McConville has an interesting view on that issue.

"I would agree that a manager can have an impact over a number of years and there are some who have spent a long time with teams and been successful," he said.

"But I would argue that the most impact a manager can have is in his first year. That's when players are keenest and they're ready to believe everything the manager says.

"Our first year with Joe Kernan was when he had the maximum impact with us and we won the All-Ireland in 2002.

"Hopefully, in the months ahead, Paddy will be able to have the influence he wants on the team."

Meanwhile, the big forward turns his attention to a new challenge facing Crossmaglen, for so long the kingpins of Armagh football.

"Yes, it's a different situation with the club now," he said.

"We won 13 championships (in a row), but because we didn't win last year's, we were free for about three months from September.

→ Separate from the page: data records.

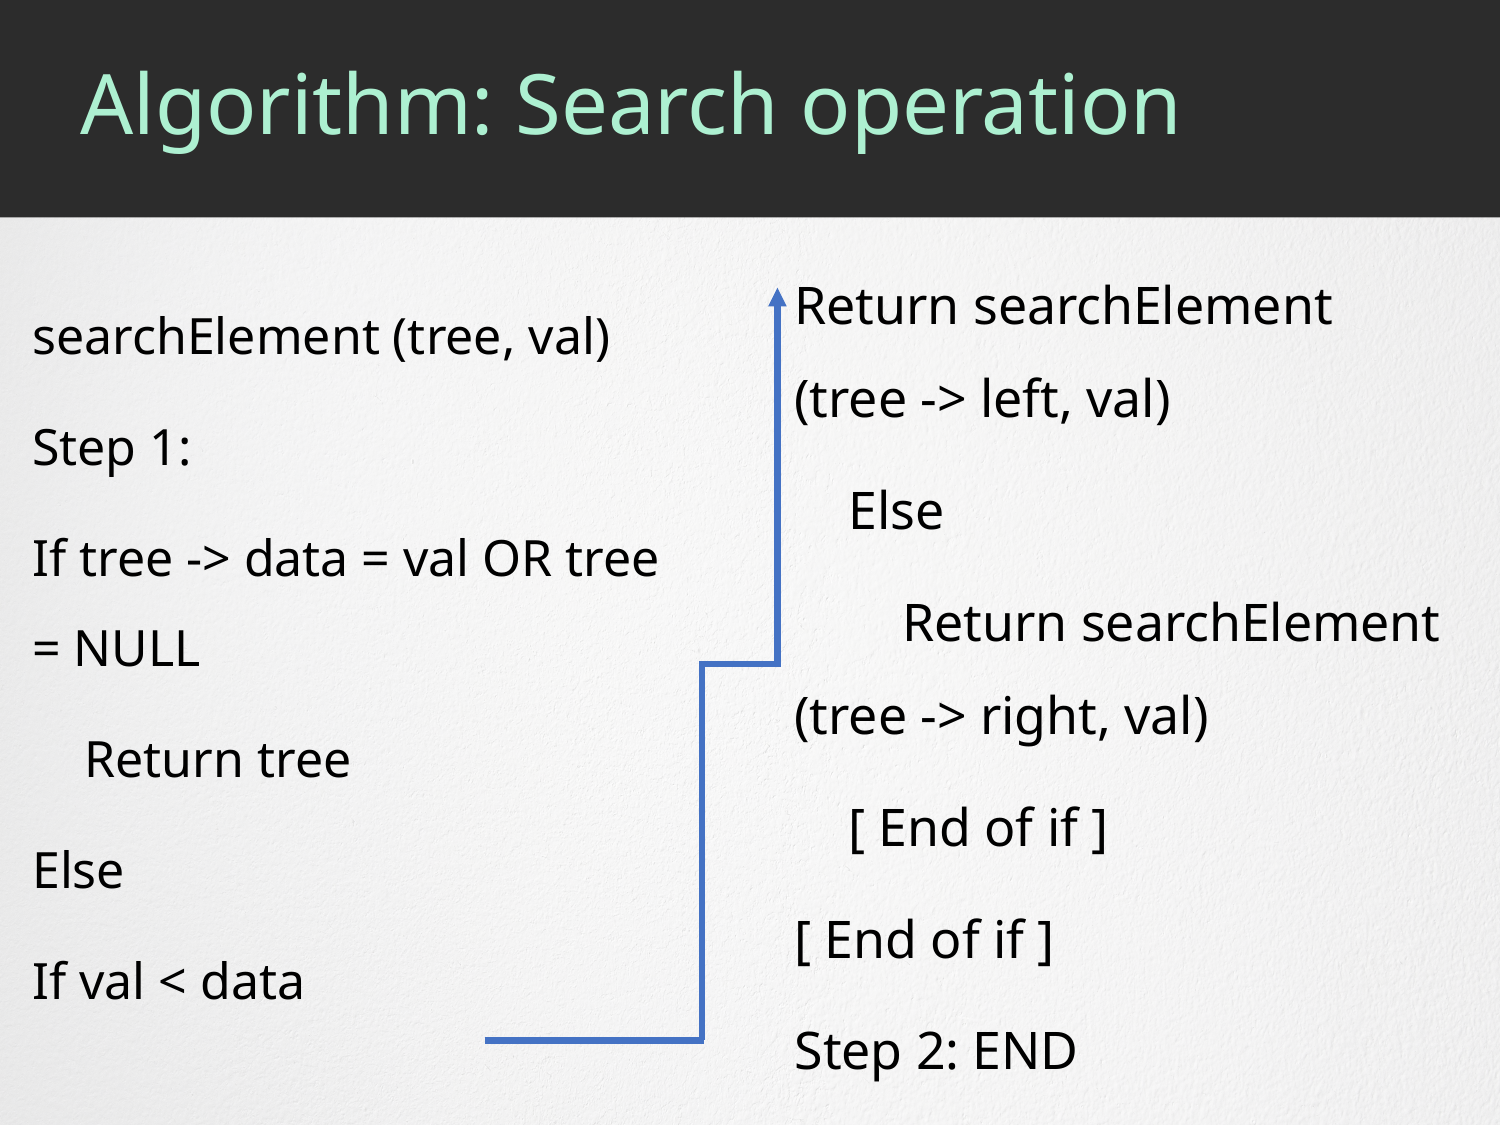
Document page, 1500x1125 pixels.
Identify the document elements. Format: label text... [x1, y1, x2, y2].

text_box Return searchElement (tree -> left, val) Else Return searchElement (tree -> right, val) [ End of if ] [ End of if ] Step 2: END [779, 234, 1464, 1094]
list searchElement (tree, val) Step 1: If tree -> data = val OR tree = NULL Return tree Else If val < data [17, 267, 705, 1125]
title Algorithm: Search operation [65, 0, 1500, 216]
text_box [363, 626, 1117, 702]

"This year we have a chance to get a good pre-season and I would say for us it's a year in which we'll probably be talking about a completely different team.

"We probably won't have the physicality which we once had in abundance, but if you are asking me if we have the players to be competitive, I would say 'yes, if we apply ourselves'.

"The big aim in Cross is to get the Armagh championship back. That's a good goal for us to have at the start of the season."

Looking further ahead, McConville is not going to find it easy to end his love affair with football, and management is on the horizon.

"Management? Yes, I think that would be for me down the line. I know it's a hard job, but, hopefully, at some stage there will be a team that will want me to manage them," he said.